Transcribe the data below exactly, but only from the line containing "06-4808-4451" through its final line, both included.

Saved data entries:
######
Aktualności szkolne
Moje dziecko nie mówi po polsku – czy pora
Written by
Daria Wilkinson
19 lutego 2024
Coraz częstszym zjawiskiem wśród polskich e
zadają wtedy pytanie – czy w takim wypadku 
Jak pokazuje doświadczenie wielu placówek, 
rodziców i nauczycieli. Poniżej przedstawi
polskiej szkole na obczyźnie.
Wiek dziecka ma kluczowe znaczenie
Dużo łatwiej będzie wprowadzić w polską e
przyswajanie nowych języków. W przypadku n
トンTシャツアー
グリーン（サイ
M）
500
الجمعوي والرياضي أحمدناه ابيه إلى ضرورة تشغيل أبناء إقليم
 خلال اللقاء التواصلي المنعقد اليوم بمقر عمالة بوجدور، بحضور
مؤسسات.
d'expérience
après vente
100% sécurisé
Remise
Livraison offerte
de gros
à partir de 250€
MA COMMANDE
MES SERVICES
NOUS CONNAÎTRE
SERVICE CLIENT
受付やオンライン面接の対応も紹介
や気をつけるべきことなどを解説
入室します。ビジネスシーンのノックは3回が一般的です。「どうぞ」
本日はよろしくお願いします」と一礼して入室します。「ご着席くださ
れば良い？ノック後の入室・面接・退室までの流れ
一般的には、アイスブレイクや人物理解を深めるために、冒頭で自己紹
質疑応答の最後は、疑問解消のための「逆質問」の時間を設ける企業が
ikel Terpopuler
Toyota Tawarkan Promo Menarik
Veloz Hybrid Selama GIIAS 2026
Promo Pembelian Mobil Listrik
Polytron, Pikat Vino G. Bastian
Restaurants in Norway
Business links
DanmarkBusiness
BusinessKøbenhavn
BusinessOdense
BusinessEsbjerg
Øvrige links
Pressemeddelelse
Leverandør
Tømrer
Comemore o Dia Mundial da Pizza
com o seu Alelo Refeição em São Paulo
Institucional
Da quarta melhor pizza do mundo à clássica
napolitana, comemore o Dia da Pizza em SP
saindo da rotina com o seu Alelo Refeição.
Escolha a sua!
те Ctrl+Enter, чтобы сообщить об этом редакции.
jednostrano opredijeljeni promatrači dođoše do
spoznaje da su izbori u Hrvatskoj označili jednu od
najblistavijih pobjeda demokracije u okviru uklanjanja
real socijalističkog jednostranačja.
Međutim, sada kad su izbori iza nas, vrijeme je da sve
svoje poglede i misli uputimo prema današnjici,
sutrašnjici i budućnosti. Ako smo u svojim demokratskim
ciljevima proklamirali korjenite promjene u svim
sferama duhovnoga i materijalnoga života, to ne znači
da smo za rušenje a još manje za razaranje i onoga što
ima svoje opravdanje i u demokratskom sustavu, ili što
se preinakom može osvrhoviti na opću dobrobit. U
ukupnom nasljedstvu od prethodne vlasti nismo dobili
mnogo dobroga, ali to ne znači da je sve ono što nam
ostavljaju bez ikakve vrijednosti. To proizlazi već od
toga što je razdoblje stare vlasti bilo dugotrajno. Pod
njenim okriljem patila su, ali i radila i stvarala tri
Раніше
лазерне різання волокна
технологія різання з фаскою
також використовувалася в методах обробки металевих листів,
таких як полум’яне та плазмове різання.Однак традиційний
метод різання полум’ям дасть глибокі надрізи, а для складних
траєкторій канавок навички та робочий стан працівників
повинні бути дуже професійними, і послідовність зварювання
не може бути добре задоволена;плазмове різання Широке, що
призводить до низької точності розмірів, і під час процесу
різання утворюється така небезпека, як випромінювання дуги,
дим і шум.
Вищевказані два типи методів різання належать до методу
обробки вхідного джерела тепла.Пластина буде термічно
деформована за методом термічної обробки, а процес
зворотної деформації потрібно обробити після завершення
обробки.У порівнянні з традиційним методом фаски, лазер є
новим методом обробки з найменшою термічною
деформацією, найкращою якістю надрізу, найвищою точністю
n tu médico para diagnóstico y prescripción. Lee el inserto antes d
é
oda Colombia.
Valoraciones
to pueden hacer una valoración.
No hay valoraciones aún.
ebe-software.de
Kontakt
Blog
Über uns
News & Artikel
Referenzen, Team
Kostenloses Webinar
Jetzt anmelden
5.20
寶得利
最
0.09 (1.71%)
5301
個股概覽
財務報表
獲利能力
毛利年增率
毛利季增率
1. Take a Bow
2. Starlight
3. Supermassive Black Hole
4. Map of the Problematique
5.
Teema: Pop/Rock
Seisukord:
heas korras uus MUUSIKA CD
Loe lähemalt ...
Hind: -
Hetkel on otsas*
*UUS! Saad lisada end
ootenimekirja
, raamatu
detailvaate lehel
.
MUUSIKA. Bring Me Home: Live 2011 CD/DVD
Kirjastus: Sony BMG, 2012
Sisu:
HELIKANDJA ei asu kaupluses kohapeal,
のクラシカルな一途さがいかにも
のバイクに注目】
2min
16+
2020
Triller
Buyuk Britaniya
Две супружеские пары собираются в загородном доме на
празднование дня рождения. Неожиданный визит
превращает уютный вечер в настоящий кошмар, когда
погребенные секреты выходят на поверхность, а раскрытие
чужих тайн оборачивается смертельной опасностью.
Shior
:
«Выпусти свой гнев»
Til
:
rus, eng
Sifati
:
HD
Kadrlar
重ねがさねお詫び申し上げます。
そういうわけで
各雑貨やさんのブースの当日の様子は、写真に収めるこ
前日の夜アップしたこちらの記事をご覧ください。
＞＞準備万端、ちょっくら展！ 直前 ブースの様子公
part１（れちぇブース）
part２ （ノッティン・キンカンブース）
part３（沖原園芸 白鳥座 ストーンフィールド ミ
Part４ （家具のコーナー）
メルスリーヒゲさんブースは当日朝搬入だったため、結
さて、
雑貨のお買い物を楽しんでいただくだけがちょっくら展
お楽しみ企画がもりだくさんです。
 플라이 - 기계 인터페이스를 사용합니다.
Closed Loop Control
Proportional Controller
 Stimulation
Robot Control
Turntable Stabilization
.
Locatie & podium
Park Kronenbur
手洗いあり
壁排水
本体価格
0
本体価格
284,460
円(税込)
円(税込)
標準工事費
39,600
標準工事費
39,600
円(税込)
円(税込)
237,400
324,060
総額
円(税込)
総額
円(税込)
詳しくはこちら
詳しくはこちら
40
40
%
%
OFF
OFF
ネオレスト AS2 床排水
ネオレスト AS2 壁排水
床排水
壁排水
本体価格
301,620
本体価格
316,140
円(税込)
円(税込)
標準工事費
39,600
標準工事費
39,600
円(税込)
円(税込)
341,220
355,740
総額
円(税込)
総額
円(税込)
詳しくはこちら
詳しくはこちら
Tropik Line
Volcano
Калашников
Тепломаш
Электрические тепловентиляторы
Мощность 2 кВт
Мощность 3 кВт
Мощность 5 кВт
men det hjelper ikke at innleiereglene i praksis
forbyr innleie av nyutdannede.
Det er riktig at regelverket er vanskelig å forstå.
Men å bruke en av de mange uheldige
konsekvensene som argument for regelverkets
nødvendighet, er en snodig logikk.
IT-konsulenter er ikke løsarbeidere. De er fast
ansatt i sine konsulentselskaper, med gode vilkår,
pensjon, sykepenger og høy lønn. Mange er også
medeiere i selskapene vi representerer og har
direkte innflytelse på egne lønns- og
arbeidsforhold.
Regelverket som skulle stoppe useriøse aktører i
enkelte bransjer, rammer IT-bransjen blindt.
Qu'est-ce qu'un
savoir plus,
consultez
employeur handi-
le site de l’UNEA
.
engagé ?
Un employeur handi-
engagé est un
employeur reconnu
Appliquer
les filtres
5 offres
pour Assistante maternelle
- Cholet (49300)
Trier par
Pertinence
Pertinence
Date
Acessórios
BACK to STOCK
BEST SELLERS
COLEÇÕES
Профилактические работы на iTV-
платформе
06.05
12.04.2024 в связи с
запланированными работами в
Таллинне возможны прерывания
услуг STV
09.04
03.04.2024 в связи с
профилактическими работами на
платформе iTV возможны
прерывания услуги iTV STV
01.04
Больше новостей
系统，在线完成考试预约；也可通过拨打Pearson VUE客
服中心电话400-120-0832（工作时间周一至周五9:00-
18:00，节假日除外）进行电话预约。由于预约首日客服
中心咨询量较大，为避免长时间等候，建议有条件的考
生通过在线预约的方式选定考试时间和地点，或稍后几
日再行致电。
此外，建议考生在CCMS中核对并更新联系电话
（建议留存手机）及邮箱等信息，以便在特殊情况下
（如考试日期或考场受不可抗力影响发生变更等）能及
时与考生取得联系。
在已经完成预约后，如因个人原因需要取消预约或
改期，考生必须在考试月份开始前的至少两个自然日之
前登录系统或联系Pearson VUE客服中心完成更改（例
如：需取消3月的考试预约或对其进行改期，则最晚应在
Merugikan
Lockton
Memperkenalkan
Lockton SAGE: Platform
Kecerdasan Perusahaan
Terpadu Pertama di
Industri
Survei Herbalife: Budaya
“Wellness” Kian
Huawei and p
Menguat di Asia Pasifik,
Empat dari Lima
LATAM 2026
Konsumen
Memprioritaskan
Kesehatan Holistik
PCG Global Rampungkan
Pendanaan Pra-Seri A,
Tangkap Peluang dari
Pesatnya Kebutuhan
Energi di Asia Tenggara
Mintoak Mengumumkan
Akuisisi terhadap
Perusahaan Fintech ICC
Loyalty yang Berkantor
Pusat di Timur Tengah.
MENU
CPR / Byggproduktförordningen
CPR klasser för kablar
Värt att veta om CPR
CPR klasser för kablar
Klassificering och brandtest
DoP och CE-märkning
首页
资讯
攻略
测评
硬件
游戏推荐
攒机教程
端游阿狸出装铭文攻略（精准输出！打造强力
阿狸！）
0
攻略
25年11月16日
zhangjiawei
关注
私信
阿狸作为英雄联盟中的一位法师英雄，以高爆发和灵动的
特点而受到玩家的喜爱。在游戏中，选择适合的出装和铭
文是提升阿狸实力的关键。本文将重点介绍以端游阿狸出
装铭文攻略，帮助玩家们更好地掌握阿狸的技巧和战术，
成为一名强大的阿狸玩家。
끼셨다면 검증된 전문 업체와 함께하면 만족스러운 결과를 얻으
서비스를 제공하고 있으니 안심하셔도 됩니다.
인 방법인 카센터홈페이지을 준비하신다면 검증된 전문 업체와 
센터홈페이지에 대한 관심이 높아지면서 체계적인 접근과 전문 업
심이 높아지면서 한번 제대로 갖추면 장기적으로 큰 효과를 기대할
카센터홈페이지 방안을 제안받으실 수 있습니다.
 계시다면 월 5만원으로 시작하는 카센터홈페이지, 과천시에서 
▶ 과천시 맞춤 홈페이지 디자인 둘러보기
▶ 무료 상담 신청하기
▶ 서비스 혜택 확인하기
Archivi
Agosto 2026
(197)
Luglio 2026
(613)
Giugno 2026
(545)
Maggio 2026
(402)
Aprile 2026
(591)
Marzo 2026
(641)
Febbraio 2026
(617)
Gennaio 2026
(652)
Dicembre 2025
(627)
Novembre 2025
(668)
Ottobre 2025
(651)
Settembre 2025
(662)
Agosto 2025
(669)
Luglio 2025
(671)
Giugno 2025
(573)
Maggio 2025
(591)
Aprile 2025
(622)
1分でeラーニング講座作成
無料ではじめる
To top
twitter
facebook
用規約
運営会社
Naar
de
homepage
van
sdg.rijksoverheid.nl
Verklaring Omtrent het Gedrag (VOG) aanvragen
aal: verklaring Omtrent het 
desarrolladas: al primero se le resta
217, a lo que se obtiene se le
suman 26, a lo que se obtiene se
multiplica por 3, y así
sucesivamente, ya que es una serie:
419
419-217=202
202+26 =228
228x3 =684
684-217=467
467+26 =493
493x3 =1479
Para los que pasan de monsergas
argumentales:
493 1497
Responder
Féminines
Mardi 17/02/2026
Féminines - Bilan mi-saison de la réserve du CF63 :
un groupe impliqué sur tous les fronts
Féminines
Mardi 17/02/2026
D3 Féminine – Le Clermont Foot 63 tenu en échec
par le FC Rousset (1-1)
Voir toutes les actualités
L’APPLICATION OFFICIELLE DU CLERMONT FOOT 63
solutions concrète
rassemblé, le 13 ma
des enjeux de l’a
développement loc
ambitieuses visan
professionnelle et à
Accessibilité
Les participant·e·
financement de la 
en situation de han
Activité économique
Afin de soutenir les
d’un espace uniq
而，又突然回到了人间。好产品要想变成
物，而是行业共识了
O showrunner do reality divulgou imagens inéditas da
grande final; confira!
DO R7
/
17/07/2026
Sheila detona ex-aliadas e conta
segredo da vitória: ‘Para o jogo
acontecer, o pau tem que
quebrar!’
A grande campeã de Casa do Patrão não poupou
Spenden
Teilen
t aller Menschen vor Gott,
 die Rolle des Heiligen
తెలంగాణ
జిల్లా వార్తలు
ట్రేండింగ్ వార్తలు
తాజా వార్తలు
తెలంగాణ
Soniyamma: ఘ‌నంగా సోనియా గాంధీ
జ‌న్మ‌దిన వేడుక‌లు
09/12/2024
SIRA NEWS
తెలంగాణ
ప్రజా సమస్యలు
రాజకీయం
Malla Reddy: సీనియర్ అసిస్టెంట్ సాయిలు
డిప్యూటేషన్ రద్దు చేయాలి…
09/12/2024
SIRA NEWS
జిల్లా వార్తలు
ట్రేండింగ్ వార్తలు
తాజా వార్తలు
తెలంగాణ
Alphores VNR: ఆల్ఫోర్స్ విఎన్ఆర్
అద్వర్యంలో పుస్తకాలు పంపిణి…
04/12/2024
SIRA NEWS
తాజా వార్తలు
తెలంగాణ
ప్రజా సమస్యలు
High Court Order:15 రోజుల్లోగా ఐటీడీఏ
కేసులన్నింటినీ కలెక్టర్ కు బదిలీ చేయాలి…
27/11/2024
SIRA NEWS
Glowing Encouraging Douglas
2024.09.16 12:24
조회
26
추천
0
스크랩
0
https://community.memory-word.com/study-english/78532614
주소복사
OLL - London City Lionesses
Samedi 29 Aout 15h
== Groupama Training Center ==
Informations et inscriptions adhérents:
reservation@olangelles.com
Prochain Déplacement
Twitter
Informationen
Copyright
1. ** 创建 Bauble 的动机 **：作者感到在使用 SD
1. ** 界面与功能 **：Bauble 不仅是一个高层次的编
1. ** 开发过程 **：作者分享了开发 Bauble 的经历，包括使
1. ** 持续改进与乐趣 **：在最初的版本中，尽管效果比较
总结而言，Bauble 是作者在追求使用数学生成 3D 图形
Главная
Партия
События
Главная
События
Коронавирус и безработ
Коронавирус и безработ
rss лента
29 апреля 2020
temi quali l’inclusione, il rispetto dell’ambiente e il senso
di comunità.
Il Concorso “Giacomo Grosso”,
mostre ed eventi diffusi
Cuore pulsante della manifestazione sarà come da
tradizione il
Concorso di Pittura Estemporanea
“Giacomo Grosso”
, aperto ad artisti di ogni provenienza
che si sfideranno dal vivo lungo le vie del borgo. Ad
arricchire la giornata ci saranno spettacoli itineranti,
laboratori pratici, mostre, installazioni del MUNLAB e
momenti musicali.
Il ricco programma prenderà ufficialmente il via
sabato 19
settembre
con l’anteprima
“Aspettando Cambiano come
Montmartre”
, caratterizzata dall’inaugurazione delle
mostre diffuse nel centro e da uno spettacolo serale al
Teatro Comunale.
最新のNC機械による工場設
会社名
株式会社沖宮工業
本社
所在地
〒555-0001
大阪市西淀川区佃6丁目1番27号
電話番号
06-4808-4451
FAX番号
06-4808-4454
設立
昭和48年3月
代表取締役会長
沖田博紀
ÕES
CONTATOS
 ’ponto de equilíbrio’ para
######
▸ OUTPUT
06-4808-4451
FAX番号
06-4808-4454
設立
昭和48年3月
代表取締役会長
沖田博紀
ÕES
CONTATOS
 ’ponto de equilíbrio’ para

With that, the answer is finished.